Search code examples
pythonpytorchhuggingface-transformers

How do I check if a tokenizer/model is already saved


I am using HuggingFace Transformers with PyTorch. My modus operandi is to download a pre-trained model and save it in a local project folder.

While doing so, I can see that .bin file is saved locally, which stands for the model. However, I am also downloading and saving a tokenizer, for which I cannot see any associated file.

So, how do I check if a tokenizer is saved locally before downloading? Secondly, apart from the usual os.path.isfile(...) check, is there any other better way to prioritize local copy usage from a given location before downloading?


Solution

  • I've used this code in the past for this purpose. You can adapt it to your setting.
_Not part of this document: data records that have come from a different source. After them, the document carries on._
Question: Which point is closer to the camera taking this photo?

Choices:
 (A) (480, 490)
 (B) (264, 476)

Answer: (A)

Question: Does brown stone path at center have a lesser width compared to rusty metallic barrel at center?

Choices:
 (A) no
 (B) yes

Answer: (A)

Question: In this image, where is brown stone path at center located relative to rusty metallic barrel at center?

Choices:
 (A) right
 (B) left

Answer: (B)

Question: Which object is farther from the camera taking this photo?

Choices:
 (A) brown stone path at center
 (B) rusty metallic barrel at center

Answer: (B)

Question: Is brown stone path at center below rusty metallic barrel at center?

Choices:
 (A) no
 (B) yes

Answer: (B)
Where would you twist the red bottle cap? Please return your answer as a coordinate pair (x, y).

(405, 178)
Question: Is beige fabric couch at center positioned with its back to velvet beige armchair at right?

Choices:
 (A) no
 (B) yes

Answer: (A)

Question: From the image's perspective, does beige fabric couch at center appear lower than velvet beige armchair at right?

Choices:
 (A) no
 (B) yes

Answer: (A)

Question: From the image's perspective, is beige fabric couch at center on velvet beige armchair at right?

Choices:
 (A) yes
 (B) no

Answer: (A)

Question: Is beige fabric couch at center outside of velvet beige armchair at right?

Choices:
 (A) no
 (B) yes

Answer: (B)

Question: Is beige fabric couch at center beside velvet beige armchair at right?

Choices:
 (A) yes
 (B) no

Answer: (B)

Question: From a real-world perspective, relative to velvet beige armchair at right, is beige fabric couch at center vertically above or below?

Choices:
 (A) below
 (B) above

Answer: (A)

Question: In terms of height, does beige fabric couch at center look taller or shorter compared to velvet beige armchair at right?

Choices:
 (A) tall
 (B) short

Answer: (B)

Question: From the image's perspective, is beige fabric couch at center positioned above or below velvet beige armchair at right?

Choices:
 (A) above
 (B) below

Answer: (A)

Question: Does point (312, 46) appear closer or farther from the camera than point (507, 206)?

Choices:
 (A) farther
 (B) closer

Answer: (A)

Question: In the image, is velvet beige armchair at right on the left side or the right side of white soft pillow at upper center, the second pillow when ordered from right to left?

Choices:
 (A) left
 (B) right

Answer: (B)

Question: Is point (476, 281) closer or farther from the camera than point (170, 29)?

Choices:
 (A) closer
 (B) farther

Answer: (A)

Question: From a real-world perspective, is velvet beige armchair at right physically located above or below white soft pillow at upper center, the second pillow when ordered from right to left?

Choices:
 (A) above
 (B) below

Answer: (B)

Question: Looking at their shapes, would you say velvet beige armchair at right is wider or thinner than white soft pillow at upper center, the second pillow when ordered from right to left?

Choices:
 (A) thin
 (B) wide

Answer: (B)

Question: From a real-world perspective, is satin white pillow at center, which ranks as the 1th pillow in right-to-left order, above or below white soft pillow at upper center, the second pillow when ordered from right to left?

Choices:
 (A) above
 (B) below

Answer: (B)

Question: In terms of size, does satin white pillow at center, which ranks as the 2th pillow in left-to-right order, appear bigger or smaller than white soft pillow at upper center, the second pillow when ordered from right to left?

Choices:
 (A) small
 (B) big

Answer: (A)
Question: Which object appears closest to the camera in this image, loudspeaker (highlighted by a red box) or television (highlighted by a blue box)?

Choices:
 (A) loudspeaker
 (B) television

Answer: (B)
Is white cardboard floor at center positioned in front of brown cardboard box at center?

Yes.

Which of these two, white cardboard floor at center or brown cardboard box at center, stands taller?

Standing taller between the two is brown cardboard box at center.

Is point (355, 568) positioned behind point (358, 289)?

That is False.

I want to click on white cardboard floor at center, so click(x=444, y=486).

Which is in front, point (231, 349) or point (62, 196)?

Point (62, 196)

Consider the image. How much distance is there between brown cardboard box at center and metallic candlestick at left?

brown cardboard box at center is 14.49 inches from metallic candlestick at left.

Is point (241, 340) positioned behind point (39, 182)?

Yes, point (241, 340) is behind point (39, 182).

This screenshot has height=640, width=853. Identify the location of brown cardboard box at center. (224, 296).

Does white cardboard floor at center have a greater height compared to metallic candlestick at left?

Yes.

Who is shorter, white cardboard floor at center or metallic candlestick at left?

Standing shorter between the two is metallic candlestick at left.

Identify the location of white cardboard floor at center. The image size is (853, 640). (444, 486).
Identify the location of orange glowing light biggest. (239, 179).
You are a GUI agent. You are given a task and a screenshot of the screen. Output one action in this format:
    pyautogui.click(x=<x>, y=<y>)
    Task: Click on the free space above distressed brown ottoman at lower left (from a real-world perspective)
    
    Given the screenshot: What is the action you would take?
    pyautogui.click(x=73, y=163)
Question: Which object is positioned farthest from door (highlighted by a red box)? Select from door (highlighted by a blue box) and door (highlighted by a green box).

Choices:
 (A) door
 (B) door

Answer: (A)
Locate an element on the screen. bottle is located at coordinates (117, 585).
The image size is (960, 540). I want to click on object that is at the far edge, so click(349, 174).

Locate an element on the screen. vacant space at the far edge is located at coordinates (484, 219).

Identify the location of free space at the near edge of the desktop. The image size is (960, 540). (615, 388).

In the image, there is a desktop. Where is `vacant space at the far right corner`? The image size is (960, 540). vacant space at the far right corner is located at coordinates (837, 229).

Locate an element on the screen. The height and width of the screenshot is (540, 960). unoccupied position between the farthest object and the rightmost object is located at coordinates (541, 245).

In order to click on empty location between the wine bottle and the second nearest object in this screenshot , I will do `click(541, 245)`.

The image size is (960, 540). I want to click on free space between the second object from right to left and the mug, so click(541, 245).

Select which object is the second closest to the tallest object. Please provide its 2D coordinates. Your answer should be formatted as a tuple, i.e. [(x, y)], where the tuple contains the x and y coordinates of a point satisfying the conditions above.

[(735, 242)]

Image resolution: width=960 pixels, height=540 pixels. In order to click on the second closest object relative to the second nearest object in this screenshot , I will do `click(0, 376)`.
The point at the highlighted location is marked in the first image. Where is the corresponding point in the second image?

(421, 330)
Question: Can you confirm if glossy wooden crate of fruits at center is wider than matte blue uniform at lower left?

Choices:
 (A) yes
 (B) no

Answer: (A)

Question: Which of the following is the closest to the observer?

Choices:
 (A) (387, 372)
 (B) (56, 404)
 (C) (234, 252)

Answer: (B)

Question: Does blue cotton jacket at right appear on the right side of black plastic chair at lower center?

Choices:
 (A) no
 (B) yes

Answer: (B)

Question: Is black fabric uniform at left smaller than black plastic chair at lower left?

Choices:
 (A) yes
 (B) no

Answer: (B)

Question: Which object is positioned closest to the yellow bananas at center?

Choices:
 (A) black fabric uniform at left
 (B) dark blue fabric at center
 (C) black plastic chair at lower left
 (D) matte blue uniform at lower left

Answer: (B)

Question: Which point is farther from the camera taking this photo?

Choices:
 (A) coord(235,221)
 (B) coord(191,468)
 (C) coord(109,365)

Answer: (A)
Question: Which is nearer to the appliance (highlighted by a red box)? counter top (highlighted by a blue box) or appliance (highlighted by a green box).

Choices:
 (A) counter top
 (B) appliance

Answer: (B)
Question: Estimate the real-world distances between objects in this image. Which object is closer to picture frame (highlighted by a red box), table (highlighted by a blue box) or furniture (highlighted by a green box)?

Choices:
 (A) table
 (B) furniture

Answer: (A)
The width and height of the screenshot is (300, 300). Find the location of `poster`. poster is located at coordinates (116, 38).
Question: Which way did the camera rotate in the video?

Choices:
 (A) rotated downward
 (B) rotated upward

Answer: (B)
    from tokenizers import BertWordPieceTokenizer
    import urllib
    from transformers import AutoTokenizer
    
    def download_vocab_files_for_tokenizer(tokenizer, model_type, output_path, vocab_exist_bool=False):
        vocab_files_map = tokenizer.pretrained_vocab_files_map
        vocab_files = {}
        for resource in vocab_files_map.keys():
            download_location = vocab_files_map[resource][model_type]
            f_path = os.path.join(output_path, os.path.basename(download_location))
            if vocab_exist_bool != True:
                urllib.request.urlretrieve(download_location, f_path)
            vocab_files[resource] = f_path
        return vocab_files
    
    model_type = 'bert-base-uncased'
    #initialized tokenizer
    tokenizer = AutoTokenizer.from_pretrained(model_type)
    #will do this part later
    
    #retrieve vocab file if it's not there
    output_path = os.getcwd()+'/vocab_files/'
    vocab_file_name = 'bert-base-uncased-vocab.txt'
    vocab_exist_bool = os.path.exists(output_path + vocab_file_name)
    
    #get vocab files
    vocab_files = download_vocab_files_for_tokenizer(tokenizer, model_type, output_path, vocab_exist_bool=vocab_exist_bool)